M. Colloghan

dimanche 22 décembre 2013

Argentine, la population se soulève contre la « méga-usine » de Monsanto

Par Benjamin Sourice

manifestation à Cordoba, Argentine, septembre 2013
Manifestation à Cordoba, Argentine, septembre 2013

Monsanto annonçait en juin 2012 la construction en Argentine de sa plus grande fabrique de semences de maïs transgéniques (OGM) d'Amérique Latine. Le pays, déjà deuxième producteur mondial d'OGM, est en passe de devenir un exportateur de semences GM bon marché. Sur le terrain, le bras de fer entre les habitants et la firme devient des plus musclés.

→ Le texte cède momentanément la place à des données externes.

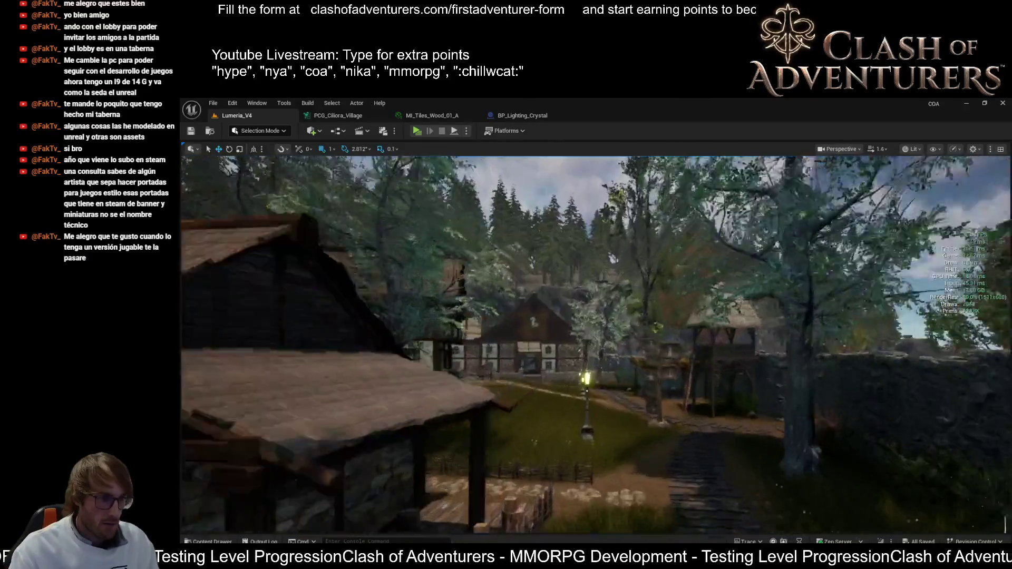
pyautogui.press('w')
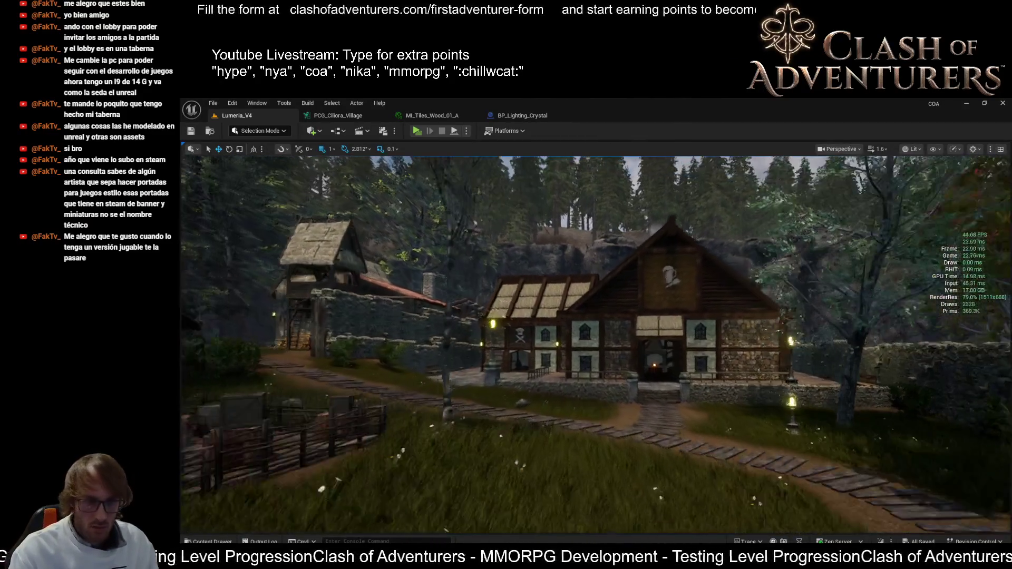
pyautogui.press('s')
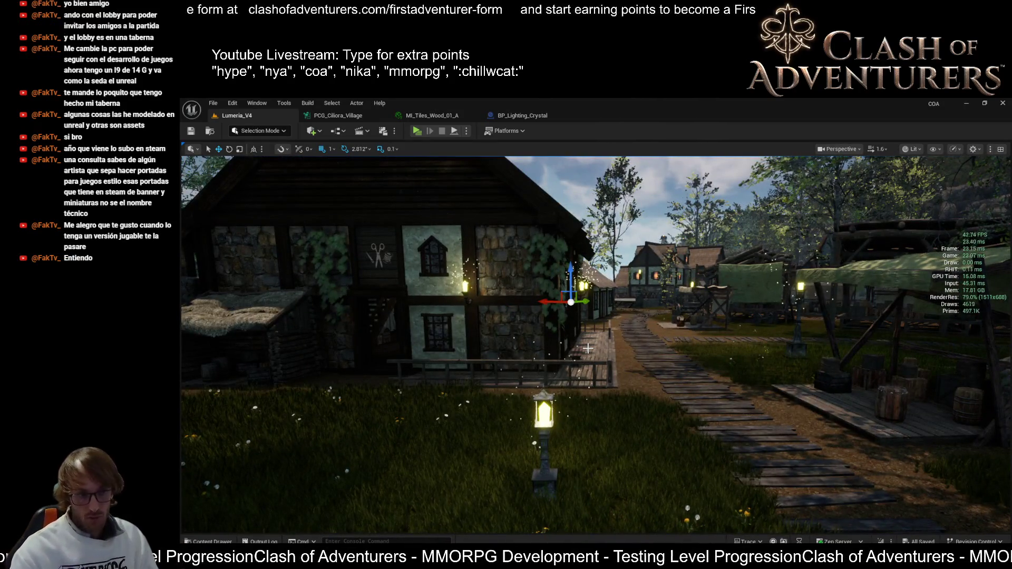
pyautogui.press('w')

L'endroit choisi pour ce projet de « méga-fabrique » se nomme Malvinas Argentinas dans la proche banlieue de Cordoba, une ville entourée de soja GM et dont les habitations sont régulièrement soumises à des fumigations intempestives. Face au mutisme des autorités qui cautionnent le projet, des associations de défense de l'environnement, des organisations sociales, et des habitants bloquent désormais l'accès au chantier depuis fin septembre 2013.

Rapidement après l'annonce du projet, l'Assemblée des Habitants de Malvinas en Lutte pour la Vie s'est constituée à l’initiative de mères de familles et de résidents fatigués de subir cette pollution quotidienne. Les habitants ont vainement réclamer des informations à la municipalité et au gouvernement provincial.

En novembre 2012, l'Assemblée a commencé à exiger que la population de Malvinas Argentinas puisse se prononcer par référendum. Le maire Daniel Arzani et le gouverneur José Manuel de la Sota ont à nouveau refusé l'initiative. Les habitants exigent également le respect de la Loi Générale de défense de l'environnement qui oblige la réalisation d'une étude d'impact environnemental, mais faute d'avoir été réclamée par les autorités, Monsanto s'est affranchie sans difficulté de cette contrainte.


Occupation et résistance

Le 19 septembre 2013 un festival populaire, un « Printemps sans Monsanto », se tenait sur le site marquant le lancement d'une opération de blocage qui dure depuis deux mois. Depuis, les entreprises de construction avaient retiré leurs machines et les ouvriers ne se rendaient plus sur le site. Mais face à la résistance qui s'installe, Monsanto cherche à intimider les leaders locaux et menace de traîner en justice les habitants participant à l'occupation.

Le 31 octobre dernier, Monsanto a accusé Sofia Gatica de l'organisation des Mères de Ituzaingo et Eduardo Quispe, de l'Assemblée de Malvinas Argentinas, de « porter atteinte à la sécurité publique » en raison du blocage, tout en dénonçant de supposés « actes de violence contre le personnel » du chantier. En 2012, Sofia Gatica recevait le prix Goldman Environmental Prize pour son combat des mères argentines contre les pollutions agrochimiques affectant la santé des enfants. Les avocats de Monsanto accusent ces militants d'occuper illégalement le terrain, ce qui, selon le code pénal argentin pourrait leur valoir des peines de prison allant jusqu'à trois ans et de lourdes amendes au civil pour préjudices économiques.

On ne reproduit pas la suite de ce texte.